Several months ago, DC had announced that every title in April would have a theme, and that theme would WTF Certified. Each issue would have a shocking moment, with a gate-fold cover teasing that moment. DC was roundly mocked on the series of tubes that make up the Internet, and never really mentioned it again. But even without the “WTF Certified” floating around, they still had these special covers on all of their books. And while they’re just harmless covers, a lot of it felt very, very forced.
Keep in mind that I don’t read every single title that DC releases, but I felt that one of the rare times it actually worked was with Dial H. For those that don’t read Dial H, which is probably most of you, it is about two people that are trying to uncover the secrets of a magic telephone dial that will give them the powers of a hero when they dial H-E-R-O. For the life of the title (previous 11 issues), they have all been random heroes that no one had ever heard of.

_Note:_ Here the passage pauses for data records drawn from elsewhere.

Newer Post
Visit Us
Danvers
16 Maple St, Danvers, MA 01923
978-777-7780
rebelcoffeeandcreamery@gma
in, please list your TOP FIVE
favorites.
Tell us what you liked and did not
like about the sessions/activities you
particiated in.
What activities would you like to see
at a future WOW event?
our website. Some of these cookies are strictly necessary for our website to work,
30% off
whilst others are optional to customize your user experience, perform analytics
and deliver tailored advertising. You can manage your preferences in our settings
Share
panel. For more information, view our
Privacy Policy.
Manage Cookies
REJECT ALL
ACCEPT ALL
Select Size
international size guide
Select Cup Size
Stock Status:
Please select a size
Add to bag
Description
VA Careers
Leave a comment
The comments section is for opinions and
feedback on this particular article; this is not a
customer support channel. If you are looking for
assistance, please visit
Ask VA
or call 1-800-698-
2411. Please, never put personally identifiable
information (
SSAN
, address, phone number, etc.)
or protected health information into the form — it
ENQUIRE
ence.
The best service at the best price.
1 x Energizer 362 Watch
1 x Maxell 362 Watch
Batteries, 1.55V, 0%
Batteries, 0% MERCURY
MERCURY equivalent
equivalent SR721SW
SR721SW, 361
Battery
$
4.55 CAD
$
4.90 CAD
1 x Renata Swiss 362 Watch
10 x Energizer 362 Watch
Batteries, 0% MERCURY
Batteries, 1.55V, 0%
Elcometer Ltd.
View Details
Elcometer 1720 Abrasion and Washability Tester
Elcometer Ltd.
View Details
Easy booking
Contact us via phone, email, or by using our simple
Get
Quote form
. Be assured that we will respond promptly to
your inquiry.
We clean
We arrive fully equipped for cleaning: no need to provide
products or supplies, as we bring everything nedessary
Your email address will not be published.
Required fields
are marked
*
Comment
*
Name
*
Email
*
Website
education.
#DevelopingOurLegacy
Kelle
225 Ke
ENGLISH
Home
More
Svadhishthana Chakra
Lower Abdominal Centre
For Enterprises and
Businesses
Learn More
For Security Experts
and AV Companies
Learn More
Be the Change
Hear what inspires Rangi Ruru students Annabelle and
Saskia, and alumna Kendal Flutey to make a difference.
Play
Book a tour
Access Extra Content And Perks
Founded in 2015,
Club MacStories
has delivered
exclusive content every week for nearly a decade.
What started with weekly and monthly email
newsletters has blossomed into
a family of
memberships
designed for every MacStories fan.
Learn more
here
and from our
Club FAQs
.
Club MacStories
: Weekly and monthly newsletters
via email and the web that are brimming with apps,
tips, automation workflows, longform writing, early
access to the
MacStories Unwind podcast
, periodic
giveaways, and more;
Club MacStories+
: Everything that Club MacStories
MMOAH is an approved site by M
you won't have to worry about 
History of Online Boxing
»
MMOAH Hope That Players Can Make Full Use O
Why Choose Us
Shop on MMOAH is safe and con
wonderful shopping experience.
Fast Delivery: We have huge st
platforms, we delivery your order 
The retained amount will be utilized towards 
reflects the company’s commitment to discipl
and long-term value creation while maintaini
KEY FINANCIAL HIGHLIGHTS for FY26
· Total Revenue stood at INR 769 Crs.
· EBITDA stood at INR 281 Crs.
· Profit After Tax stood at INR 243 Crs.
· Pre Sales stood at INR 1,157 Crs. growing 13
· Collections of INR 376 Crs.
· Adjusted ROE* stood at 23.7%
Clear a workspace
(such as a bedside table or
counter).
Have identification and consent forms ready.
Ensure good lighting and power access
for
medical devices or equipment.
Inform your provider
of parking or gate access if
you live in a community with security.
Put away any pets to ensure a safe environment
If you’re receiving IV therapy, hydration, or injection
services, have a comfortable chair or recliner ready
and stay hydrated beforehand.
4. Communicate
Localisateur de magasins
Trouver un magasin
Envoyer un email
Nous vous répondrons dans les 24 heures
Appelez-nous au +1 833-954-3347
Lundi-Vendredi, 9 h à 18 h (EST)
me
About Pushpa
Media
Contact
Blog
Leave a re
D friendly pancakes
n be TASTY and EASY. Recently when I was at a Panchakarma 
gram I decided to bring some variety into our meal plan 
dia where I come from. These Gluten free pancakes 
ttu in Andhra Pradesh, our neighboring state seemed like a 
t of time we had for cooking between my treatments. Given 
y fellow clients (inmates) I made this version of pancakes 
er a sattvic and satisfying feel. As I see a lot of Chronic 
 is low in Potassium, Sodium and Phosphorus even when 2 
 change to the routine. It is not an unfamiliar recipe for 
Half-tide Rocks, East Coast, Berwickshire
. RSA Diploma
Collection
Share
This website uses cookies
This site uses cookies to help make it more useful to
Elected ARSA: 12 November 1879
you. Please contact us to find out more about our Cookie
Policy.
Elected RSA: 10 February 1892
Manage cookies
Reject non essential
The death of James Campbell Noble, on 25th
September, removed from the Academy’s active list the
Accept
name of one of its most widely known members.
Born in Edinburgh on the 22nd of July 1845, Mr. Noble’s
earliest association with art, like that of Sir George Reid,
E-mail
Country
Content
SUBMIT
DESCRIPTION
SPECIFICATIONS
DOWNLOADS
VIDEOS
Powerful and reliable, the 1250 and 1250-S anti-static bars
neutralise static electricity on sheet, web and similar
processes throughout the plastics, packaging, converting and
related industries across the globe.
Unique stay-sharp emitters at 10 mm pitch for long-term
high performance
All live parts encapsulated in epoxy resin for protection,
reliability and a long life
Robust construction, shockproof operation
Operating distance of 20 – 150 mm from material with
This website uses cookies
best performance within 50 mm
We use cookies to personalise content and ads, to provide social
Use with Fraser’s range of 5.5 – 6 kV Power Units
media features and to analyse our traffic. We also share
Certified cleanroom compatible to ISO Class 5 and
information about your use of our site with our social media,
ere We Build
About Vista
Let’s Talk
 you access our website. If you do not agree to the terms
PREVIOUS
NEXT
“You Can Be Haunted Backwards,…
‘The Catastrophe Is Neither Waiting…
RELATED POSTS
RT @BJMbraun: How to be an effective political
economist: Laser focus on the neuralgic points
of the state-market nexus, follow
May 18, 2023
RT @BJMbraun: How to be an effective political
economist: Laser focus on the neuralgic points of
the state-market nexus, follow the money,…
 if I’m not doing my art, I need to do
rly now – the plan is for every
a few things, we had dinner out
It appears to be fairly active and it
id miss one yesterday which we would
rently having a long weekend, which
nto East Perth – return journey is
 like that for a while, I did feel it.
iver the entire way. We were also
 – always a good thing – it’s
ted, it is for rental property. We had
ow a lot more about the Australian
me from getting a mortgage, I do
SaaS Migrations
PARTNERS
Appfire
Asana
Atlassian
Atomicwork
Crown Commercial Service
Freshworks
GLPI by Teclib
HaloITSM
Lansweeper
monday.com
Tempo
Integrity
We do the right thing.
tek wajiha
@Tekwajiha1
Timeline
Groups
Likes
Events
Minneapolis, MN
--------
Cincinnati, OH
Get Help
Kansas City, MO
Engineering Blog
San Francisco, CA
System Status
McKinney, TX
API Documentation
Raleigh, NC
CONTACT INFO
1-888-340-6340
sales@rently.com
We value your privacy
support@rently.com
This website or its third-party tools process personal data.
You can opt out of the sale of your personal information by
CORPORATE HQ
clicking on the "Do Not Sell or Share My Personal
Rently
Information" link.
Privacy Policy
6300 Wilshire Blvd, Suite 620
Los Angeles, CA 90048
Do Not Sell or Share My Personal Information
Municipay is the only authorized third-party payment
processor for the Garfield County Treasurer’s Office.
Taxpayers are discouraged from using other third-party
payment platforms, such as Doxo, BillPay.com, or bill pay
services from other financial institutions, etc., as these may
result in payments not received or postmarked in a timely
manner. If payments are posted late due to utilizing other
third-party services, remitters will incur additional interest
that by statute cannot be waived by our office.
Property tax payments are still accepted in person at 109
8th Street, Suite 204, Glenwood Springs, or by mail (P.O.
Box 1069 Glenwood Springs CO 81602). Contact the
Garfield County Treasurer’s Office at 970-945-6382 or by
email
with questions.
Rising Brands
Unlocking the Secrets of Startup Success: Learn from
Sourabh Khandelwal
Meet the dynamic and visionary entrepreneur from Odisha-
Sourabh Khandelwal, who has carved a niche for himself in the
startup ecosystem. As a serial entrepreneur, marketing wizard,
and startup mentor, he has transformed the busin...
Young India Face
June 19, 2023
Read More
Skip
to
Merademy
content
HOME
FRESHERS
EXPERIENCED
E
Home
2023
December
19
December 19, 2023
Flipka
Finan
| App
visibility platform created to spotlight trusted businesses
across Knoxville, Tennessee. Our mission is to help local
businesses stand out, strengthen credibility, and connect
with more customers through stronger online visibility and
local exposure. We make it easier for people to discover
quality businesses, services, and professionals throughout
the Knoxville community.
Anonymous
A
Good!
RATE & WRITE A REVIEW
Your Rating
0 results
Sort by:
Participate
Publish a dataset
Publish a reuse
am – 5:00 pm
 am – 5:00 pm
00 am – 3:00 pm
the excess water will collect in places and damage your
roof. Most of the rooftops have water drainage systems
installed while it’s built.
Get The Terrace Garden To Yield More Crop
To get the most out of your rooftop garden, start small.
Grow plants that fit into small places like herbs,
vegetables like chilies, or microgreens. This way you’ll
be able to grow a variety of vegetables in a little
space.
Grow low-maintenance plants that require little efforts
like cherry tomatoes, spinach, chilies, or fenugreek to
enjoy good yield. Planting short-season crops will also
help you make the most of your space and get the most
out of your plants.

It’s revealed to Rosie that these are real heroes from other dimensions/Earths/whatever, previously. However, Nelson figures this out when he dials and becomes The Flash. It’s something that’s revealed on the cover, and had actual ramifications within the comic, and was fairly well done. It was an a shocking moment that fit in well with the story. Job well done. Unfortunately, there aren’t really many other instances that I saw where this gimmick worked as well.
Another good instance, more of a nod and a wink, was Detective Comics. This issue would have been issue #900, so you have in second section of the cover, the question of who are the 900, with “900” in very large font. Now, the 900 aren’t anything that’s going to hang around, but it was a good way to celebrate the milestone of reaching issue #900 without going through the hassle of re-numbering.
Most other instances seemed very forced. Like in Earth 2, where Mister Miracle and Big Barda are shown on the cover, but are only on one page in the issue. And it’s not even the last page leading to a cliffhanger. It’s in the middle of the issue, and has nothing to do with anything going on in that issue, or the issue after that. It could have easily been left out of the story. Another instance was in Action Comics. You get a tease that Superman will be fighting Jimmy Olsen at some point. Well, as it turns out, he only hallucinates for 2 pages that he’s fighting Jimmy.
The worst usage of this that I saw had to be in Justice League. On the main cover, it asks “who is killing Superman?” The second section shows Batman, holding Kryptonite. Guess what. There’s nothing even remotely close to this in the entire issue. Not that the issue itself is bad, but that is an incredibly misleading cover. I can only hope that no one actually bought that issue based solely on the cover, because they’ll be sorely disappointed.
In the end, it just seemed pretty much useless. Of course, most gimmicks are pretty useless. The only bright spot is that this seemed like one gimmick that could easily be shoehorned into plans the writers already had. Though, things shouldn’t need to be shoehorned into stories, but that’s a subject for another time.